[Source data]
☆ ☆ ☆ ☆ ☆ ☆ ☆

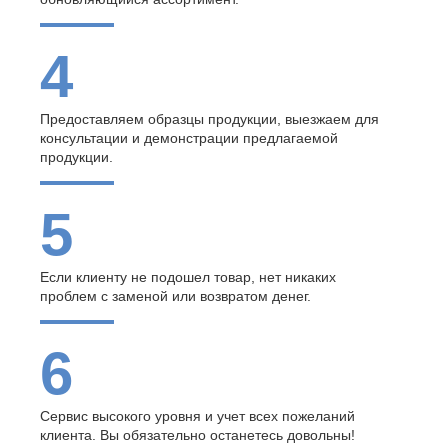
4
Предоставляем образцы продукции, выезжаем для
консультации и демонстрации предлагаемой
продукции.
5
Если клиенту не подошел товар, нет никаких
проблем с заменой или возвратом денег.
6
Сервис высокого уровня и учет всех пожеланий
клиента. Вы обязательно останетесь довольны!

☆ ☆ ☆ ☆ ☆ ☆ ☆

**WHAT YOU SHOULD DO:**
An exact copy of every line from the one containing "Если клиенту не подошел товар, нет никаких" through the last line of the entries is required; please add nothing.

**WRITTEN SOLUTION:**
Если клиенту не подошел товар, нет никаких
проблем с заменой или возвратом денег.
6
Сервис высокого уровня и учет всех пожеланий
клиента. Вы обязательно останетесь довольны!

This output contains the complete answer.